> [RECORD EXTRACTS]:
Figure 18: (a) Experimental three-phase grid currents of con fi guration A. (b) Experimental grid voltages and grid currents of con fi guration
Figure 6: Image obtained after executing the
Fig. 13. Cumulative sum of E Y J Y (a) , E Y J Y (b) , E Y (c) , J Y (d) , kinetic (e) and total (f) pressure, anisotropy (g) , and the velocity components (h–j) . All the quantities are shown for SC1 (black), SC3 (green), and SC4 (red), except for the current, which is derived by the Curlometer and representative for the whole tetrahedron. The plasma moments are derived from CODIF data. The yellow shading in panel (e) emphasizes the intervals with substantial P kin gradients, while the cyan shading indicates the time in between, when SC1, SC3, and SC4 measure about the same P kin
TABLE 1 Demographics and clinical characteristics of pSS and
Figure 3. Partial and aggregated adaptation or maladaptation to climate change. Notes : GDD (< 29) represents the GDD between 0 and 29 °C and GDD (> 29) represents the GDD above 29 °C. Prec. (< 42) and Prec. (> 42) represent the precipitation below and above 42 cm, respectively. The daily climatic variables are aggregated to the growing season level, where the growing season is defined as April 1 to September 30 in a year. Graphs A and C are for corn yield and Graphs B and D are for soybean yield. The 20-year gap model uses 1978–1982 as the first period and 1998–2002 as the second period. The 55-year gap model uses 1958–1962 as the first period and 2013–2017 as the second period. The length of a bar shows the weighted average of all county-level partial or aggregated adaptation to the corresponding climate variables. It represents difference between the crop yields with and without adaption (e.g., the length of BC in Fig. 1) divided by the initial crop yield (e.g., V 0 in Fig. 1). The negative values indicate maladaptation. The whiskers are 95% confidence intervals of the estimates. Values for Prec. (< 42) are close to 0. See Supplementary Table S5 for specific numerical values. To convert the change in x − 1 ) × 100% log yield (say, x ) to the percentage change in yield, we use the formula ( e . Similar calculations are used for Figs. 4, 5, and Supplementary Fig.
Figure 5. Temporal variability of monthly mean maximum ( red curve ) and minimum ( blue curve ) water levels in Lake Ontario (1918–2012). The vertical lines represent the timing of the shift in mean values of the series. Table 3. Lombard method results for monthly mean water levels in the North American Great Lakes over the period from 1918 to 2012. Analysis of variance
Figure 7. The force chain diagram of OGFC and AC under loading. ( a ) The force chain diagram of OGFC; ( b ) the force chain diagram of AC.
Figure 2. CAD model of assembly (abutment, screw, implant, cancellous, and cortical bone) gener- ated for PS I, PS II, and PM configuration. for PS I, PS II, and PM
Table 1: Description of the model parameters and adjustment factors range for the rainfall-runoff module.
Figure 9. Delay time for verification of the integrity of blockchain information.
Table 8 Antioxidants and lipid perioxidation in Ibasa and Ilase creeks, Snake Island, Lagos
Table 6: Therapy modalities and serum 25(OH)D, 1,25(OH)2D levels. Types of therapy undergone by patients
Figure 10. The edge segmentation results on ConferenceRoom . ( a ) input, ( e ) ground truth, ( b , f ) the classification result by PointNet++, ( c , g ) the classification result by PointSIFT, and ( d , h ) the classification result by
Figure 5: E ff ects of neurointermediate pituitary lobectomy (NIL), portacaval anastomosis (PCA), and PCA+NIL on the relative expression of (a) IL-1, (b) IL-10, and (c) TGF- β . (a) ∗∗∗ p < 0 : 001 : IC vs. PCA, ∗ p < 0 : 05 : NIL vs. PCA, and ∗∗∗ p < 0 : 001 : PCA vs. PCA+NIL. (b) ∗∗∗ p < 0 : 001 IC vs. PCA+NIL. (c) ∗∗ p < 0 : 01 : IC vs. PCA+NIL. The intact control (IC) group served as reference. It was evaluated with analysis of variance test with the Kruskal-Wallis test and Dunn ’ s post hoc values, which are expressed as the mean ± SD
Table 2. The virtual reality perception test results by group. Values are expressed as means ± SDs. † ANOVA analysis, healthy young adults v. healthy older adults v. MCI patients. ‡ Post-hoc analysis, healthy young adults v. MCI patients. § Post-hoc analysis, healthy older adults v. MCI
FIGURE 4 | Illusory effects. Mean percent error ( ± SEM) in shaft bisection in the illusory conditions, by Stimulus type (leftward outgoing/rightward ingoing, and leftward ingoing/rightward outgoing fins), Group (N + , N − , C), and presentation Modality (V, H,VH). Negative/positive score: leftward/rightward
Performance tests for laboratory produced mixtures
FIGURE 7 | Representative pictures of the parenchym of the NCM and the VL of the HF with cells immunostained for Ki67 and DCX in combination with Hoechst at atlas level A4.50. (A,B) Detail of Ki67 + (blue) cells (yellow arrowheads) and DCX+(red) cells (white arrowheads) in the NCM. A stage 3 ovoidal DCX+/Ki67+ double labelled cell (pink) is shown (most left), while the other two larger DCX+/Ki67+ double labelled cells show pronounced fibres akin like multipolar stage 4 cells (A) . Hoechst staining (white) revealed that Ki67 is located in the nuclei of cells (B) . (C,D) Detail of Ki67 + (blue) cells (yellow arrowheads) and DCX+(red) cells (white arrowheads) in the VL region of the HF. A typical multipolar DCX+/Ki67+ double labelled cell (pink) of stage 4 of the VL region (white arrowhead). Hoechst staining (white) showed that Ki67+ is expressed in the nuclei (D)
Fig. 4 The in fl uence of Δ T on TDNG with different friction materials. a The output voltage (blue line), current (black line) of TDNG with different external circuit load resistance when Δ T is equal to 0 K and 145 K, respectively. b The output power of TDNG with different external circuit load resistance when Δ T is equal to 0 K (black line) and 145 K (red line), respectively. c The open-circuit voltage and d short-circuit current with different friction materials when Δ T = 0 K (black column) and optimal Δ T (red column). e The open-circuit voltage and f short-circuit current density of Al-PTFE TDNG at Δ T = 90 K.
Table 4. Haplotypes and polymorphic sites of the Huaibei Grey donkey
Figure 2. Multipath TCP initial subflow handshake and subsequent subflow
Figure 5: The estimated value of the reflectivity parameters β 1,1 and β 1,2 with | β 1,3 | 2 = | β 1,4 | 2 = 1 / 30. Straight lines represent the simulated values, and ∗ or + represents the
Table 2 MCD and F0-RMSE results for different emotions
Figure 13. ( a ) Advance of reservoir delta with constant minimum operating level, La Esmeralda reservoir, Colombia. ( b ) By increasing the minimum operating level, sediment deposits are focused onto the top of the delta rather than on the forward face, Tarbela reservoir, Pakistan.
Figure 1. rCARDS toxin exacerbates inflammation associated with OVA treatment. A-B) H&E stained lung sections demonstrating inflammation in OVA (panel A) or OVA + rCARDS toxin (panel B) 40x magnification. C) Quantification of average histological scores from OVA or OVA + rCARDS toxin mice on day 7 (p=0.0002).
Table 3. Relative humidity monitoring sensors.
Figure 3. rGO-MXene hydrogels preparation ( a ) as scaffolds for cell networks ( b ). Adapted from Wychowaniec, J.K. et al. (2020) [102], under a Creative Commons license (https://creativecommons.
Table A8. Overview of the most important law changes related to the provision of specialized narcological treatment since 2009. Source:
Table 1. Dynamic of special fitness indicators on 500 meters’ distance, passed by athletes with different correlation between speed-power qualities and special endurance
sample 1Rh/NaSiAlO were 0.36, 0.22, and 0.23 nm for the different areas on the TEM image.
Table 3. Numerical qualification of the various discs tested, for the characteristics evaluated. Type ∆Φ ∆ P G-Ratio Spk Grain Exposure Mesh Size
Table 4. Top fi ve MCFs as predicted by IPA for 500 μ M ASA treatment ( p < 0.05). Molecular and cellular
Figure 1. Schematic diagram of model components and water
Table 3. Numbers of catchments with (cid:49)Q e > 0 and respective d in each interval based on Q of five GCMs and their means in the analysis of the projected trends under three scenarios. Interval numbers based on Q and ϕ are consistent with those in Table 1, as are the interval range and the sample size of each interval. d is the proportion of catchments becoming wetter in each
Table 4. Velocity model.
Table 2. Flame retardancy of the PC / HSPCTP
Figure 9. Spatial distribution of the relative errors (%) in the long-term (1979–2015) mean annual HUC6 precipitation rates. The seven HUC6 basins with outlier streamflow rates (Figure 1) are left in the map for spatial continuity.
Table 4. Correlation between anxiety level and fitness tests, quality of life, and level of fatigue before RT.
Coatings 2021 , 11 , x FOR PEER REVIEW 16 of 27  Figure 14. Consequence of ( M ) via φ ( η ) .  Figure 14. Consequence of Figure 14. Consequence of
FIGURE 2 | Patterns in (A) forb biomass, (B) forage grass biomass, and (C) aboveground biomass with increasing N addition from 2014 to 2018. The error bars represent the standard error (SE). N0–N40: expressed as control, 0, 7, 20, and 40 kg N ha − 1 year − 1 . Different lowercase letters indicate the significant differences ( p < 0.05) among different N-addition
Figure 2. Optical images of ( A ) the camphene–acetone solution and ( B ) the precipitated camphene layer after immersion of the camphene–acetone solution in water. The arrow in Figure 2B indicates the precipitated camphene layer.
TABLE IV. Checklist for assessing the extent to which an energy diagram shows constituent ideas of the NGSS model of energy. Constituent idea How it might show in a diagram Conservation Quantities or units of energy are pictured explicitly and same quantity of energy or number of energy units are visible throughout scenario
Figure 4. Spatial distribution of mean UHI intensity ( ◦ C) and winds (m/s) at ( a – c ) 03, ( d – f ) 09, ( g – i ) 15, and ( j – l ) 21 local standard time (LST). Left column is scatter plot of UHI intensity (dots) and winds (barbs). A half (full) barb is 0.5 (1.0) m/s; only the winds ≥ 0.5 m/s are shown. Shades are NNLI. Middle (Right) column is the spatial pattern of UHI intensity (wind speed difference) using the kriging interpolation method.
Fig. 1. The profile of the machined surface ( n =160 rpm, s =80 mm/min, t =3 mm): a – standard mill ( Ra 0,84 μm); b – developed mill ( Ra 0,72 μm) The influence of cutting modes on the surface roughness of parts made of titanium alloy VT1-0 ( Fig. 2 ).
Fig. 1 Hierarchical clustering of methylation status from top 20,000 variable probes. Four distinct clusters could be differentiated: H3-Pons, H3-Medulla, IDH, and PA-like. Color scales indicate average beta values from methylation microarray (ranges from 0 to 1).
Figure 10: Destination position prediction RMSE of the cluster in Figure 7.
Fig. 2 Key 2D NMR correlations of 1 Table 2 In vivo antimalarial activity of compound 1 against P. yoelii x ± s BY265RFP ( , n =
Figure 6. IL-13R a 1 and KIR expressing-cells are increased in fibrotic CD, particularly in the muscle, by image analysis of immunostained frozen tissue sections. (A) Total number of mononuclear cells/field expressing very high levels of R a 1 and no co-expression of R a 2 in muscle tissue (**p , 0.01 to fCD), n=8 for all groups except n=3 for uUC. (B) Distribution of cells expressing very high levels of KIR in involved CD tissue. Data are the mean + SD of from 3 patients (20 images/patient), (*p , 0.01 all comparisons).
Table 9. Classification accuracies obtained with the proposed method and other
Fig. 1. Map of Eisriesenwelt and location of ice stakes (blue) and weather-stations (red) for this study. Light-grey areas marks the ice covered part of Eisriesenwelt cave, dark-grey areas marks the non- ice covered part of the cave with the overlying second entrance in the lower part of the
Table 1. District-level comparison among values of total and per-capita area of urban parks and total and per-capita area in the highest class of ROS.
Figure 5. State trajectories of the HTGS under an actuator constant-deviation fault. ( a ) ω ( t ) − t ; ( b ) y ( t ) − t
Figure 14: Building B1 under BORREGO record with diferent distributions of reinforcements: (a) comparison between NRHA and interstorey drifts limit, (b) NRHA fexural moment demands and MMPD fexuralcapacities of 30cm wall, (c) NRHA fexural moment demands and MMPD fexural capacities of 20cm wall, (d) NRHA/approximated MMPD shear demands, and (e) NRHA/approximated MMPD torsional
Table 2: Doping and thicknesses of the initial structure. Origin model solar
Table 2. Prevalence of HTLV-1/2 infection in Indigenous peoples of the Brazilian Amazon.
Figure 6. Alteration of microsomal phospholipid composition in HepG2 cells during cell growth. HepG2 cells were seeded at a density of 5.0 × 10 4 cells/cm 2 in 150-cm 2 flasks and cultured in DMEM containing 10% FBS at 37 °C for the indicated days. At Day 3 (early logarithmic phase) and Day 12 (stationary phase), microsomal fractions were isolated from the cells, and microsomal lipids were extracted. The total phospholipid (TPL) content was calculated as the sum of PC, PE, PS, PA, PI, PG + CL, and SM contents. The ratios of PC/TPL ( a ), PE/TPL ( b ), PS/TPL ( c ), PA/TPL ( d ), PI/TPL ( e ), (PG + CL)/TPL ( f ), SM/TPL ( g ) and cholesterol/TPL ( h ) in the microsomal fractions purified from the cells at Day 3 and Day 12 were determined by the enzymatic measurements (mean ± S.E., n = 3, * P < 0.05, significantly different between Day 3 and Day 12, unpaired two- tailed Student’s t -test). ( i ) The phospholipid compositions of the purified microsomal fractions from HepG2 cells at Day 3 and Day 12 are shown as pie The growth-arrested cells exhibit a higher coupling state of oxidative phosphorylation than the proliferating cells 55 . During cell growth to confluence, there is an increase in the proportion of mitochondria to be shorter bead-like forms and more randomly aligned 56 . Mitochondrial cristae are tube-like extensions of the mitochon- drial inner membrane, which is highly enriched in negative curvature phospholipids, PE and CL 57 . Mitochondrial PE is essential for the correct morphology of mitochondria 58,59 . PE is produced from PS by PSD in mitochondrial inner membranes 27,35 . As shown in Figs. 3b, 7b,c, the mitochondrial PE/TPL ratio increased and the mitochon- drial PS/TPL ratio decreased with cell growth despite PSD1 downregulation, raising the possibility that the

> [EXERCISE DIRECTIONS]:
The expected result is every line from the material above that includes "speed".

> [SOLVED EXERCISE]:
Table 1. Dynamic of special fitness indicators on 500 meters’ distance, passed by athletes with different correlation between speed-power qualities and special endurance
Figure 4. Spatial distribution of mean UHI intensity ( ◦ C) and winds (m/s) at ( a – c ) 03, ( d – f ) 09, ( g – i ) 15, and ( j – l ) 21 local standard time (LST). Left column is scatter plot of UHI intensity (dots) and winds (barbs). A half (full) barb is 0.5 (1.0) m/s; only the winds ≥ 0.5 m/s are shown. Shades are NNLI. Middle (Right) column is the spatial pattern of UHI intensity (wind speed difference) using the kriging interpolation method.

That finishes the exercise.